By Emma Johnson-Ferguson
It may seem obvious to those of us who cough up monthly for our fix of TV and trashy films that Netflix is worth every penny. Yet upon adding up the monthly cost, it can be painful to see how much an addiction to Riverdale costs us on an annual basis. The number, eye-watering for those of us on a student budget, is enough to make even the staunchest film-fan question our loyalty to the streaming service. After all, a whole slew of movies that I love aren’t on the platform, along with most of my favourite TV shows. Is it really worth it?
An easy way to answer this is to look at the alternatives; finding your weekly fix of TV on a dodgy online website may save you a few pennies, but you’re not 14 anymore. Is it really worth jeopardising your laptop’s security for an hour of poor quality screen time? Not to mention the inevitable buffering; Netflix’s ‘continue watching’ button seems more and more appealing…
The other option is investing in another streaming service. Only joking; everyone knows the only platform worth the money is Netflix. Not only does it have a gargantuan inventory, its ever-multiplying original series are only getting better and better.

▶ Task brief: Extend the article on whether a Netflix subscription is worth its cost, continuing on from its final sentence. The records below the article were taken from a separate source.

▶ Data section:
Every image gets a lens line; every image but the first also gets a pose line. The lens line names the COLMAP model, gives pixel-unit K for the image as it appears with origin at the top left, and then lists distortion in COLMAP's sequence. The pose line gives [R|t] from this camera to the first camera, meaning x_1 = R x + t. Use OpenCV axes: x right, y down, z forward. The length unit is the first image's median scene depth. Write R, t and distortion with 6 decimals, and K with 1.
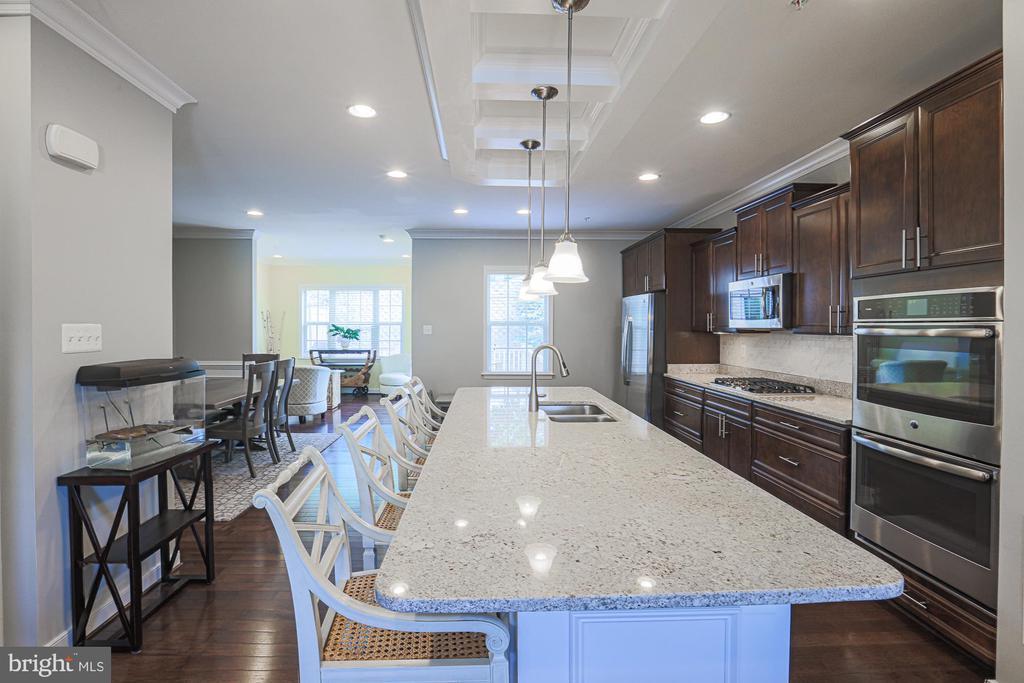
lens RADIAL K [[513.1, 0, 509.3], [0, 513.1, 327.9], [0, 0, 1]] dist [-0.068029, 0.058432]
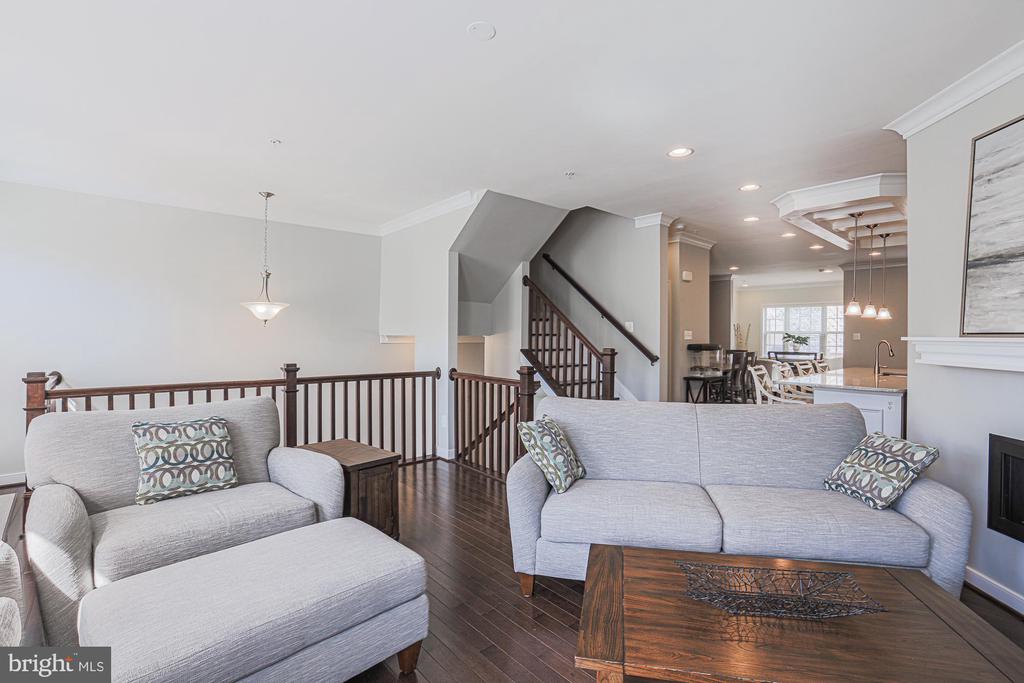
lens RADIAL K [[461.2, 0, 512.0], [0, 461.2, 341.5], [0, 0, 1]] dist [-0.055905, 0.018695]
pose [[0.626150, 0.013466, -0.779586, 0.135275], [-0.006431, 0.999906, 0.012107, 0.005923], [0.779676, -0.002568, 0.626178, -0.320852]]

---

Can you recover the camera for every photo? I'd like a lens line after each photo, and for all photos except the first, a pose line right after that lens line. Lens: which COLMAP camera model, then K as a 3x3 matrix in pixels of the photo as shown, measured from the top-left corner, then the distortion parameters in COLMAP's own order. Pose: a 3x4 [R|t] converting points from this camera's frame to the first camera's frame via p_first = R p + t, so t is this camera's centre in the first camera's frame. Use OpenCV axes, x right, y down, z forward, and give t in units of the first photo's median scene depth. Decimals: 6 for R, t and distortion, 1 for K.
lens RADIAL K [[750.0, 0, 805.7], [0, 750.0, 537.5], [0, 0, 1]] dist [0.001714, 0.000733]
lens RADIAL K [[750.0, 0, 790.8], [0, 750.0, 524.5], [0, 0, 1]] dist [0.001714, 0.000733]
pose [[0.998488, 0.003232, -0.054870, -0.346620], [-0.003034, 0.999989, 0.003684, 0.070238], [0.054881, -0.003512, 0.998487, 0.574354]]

--

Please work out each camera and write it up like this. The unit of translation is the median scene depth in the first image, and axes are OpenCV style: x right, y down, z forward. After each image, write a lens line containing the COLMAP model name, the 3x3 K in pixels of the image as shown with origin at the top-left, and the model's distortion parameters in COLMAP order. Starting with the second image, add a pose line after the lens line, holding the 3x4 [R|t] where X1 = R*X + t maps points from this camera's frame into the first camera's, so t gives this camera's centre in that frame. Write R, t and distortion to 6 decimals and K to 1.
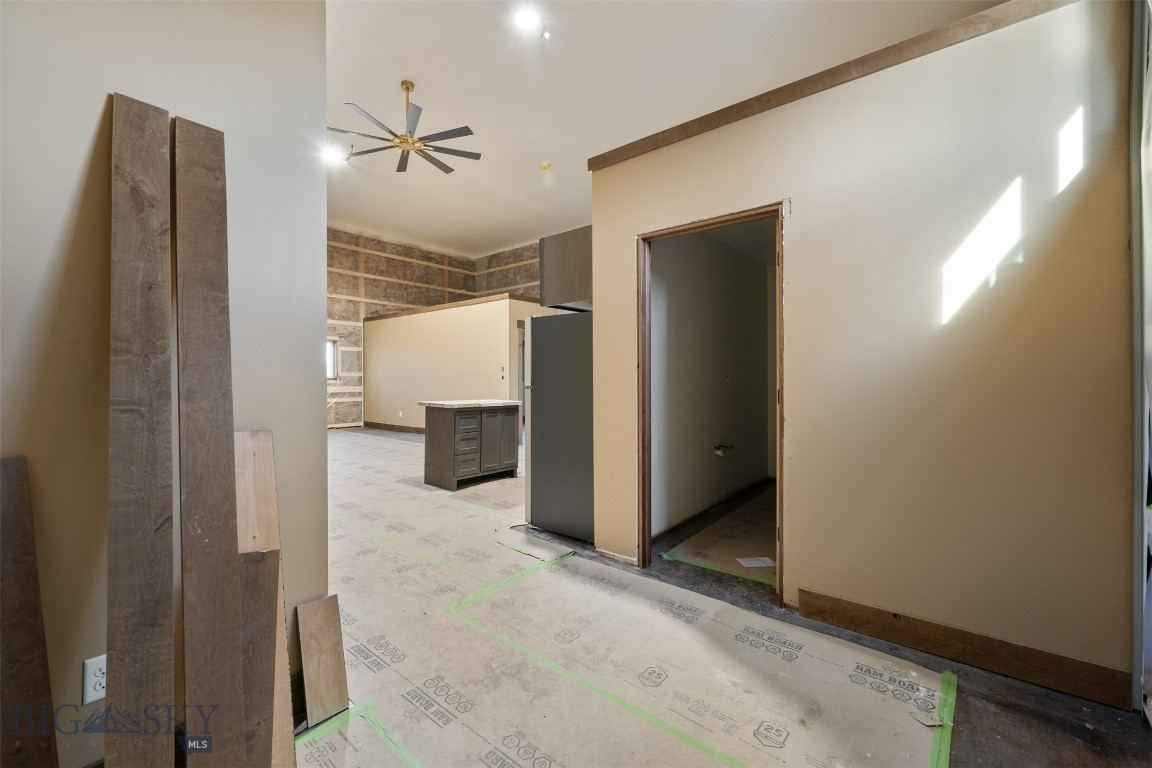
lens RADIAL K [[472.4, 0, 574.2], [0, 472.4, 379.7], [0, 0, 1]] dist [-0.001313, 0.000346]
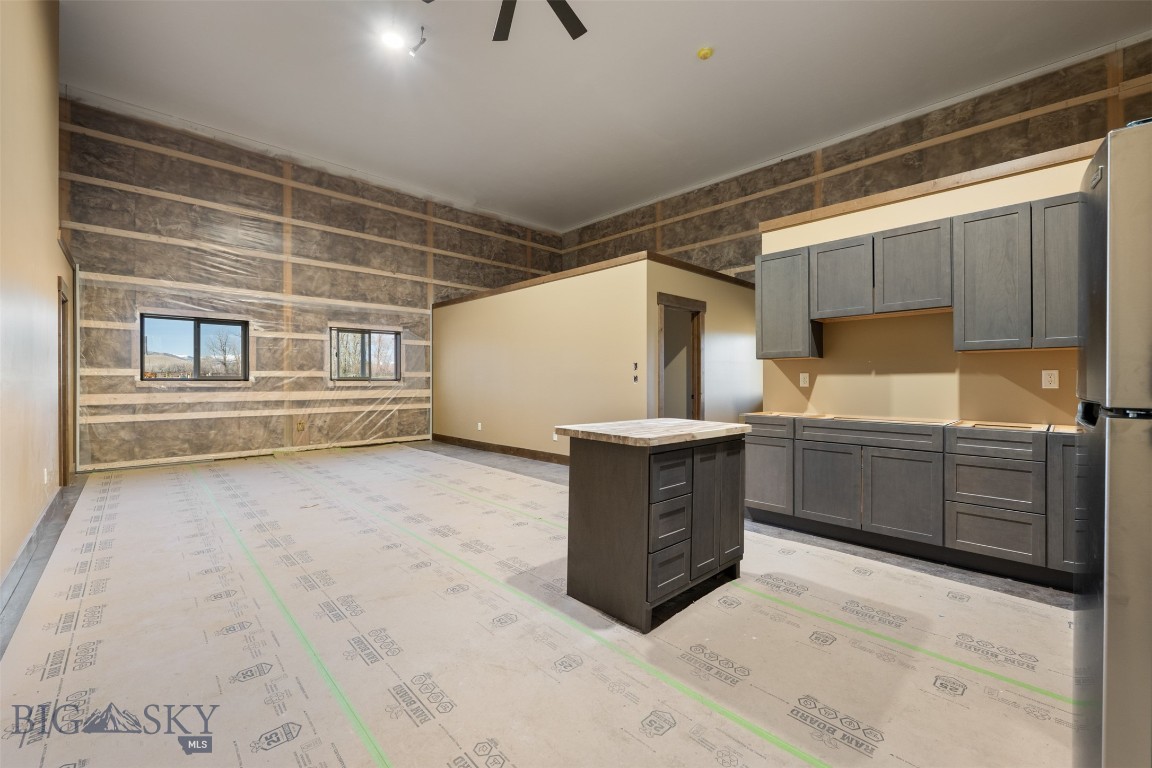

▶ Your response:
That being said, the clear exception to this rule of course is Prime Video. It houses a great collection of films and TV, and creates its own originals too. Students even get 6 months for free. What’s not to love? Since it comes with Amazon Prime, it does seem to be a better bargain than Netflix (if you can handle missing out on the hype that surrounds Netflix that has never managed to transfer to Amazon’s own streaming service). Indeed, the amount of people who seem unaware of the amount of free TV lurking in Amazon’s next-day-delivery package is astounding. Arguably lacking quite the offering Netflix does, here are a couple underexposed gems that should prove Prime’s worthiness as Netflix’s only real competitor:
Only one season in, this show has already caught the attention of critics. Revolving around a war between the Old Gods and the New, it includes a slew of stars, including Ricky Whittle, Emily Browning and Ian McShane. It’s perfect for those who prefer shows less obvious than most; it’ll be a few episodes until you feel like you have a handle on what’s going on. After that, the striking cinematography, mythology, morally objectionable protagonists (or are they antagonists?) and ever-growing confusion will have you hooked.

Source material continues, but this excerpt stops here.